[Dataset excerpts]
┌──
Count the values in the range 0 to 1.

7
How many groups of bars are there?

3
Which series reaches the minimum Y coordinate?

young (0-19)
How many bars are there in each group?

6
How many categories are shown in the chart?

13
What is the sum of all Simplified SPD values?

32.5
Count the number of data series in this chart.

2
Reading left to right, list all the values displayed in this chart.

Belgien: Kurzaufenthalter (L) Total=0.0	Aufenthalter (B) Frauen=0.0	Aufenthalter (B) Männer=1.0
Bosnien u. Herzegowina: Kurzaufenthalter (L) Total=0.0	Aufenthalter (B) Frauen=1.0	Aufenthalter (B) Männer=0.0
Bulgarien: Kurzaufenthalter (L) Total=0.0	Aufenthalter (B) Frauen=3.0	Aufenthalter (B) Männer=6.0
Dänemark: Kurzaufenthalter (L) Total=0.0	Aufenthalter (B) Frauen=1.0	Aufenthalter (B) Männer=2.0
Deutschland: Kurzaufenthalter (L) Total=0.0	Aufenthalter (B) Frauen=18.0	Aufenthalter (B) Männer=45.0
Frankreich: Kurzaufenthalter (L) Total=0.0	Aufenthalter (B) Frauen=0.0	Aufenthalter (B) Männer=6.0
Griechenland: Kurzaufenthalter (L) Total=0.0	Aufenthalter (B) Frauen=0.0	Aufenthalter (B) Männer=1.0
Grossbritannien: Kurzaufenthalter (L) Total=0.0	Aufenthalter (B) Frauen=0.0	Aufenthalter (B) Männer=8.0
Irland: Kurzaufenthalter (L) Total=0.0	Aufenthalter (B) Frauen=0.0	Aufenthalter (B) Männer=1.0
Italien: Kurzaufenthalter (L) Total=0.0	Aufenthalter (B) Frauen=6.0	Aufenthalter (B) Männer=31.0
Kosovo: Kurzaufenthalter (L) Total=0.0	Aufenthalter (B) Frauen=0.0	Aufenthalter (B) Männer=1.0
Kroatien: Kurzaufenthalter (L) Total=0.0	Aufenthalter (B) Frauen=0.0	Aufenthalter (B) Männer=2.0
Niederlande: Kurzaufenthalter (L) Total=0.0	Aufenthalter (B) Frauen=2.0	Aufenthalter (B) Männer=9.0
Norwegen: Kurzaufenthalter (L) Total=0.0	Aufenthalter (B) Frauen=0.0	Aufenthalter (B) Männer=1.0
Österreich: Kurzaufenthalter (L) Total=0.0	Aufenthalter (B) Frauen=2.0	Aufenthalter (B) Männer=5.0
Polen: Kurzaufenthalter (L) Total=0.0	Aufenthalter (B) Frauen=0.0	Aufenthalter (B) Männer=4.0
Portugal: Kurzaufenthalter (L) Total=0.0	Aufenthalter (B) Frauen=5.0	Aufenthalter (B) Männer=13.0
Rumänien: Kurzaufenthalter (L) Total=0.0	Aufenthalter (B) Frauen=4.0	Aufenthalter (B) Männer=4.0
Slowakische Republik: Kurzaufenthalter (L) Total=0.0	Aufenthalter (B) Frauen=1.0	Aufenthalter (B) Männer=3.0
└──
* [Requirement] Find each line above that contains the word "many" and copy those lines out in full. Treat uppercase and lowercase as different.

* [Reply to the exercise]
How many groups of bars are there?
How many bars are there in each group?
How many categories are shown in the chart?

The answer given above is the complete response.